De plus, cette mesure contribue à diminuer le coût du travail, à travers un allégement de charge, et pourrait donc contribuer à augmenter l’emploi. D’après la littérature économique, la baisse du coût du travail de 1 % se traduit par une augmentation de 0,3 % de l’emploi. Une baisse de 15 Md€ du coût du travail pourrait ainsi conduire à un augmentation à 0,4 % de l’emploi salarié soit 70 000 emplois. Cependant, cette estimation constitue un majorant dès lors que l’exonération de charges n’est pas concentrée sur les emplois à bas salaires qui sont plus sensibles au coût du travail. Par ailleurs, cette mesure pourrait pour partie avoir pour effet d’ augmenter les salaires et donc de ne pas abaisser le coût du travail.
Historique de la mesure
Le gouvernement actuel entend également mettre en place des mesures visant à favoriser le pouvoir d’achat des ménages sans nuire à la compétitivité des entreprises.
La prime de partage de la valeur (également surnommée “prime Macron”) s’est notamment établie en moyenne à 885 € en 2023, pour près de 6 millions de salariés (sur près de 20 millions de salariés éligibles), versée par près de 520 000 entreprises. L’effet d’aubaine associé à cette mesure est estimée par l’Insee à 30 % en 2022. Ainsi, l’effet de la mesure sur le salaire serait de 600 €.
Néanmoins, si le montant moyen versé aux salariés l’an dernier est supérieur à celui enregistré en 2022, il reste loin du plafond de 3.000 € prévu (porté à 6.000 € dans les entreprises ayant un accord d’intéressement ou de participation volontaire).
Cette mesure, si elle cible les mêmes thématiques que celles proposées par le Rassemblement national (pouvoir d’achat et compétitivité des entreprises), n’a évidemment pas la même portée, ni les mêmes effets.
Benchmark
Le coût du travail reste globalement supérieur en France par rapport aux autres pays européens, y compris l’Allemagne, cet écart résultant pour partie du niveau des charges sociales.

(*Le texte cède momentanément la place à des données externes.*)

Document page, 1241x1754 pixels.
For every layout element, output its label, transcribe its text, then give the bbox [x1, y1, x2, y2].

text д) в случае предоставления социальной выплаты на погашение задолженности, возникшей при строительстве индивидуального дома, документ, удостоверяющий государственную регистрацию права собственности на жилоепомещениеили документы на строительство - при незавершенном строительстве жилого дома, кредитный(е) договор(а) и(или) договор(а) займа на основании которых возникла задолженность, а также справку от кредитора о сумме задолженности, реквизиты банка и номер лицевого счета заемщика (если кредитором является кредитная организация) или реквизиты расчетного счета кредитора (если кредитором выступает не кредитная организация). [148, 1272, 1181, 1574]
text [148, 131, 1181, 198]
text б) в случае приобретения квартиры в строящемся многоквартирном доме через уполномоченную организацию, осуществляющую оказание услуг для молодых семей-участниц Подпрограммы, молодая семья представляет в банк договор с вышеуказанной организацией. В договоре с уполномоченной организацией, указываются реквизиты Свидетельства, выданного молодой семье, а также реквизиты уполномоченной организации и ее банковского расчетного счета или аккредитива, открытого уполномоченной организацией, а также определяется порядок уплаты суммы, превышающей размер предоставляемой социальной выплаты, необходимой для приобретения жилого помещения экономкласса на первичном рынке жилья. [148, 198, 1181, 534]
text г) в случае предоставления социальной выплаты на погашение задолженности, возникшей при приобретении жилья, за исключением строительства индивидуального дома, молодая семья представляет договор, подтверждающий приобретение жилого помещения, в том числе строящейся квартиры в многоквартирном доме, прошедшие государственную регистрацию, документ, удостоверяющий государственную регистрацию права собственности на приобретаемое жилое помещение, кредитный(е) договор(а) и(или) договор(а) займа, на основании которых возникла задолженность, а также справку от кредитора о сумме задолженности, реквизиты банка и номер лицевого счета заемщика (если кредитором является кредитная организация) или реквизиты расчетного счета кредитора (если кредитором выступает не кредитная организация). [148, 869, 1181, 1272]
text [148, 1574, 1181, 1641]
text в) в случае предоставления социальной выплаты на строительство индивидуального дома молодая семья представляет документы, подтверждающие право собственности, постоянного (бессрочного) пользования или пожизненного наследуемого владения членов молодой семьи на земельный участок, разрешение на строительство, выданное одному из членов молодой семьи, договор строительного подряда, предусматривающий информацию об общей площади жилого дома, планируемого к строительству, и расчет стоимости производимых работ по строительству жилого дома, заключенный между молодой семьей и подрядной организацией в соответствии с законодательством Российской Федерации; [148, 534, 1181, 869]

Grâce aux allègements de charge en dessous de 2,5 Smic, le coût du travail est néanmoins désormais compétitif pour les bas salaires.
Mise en œuvre
La mesure nécessite une mesure de financement (loi des finances) et une modification du code de la sécurité sociale (loi de financement de la sécurité sociale). Elle nécessiterait également une modification du code du travail, pour définir les modalités d’un accord de révision de grille salariale permettant de bénéficier de cette mesure.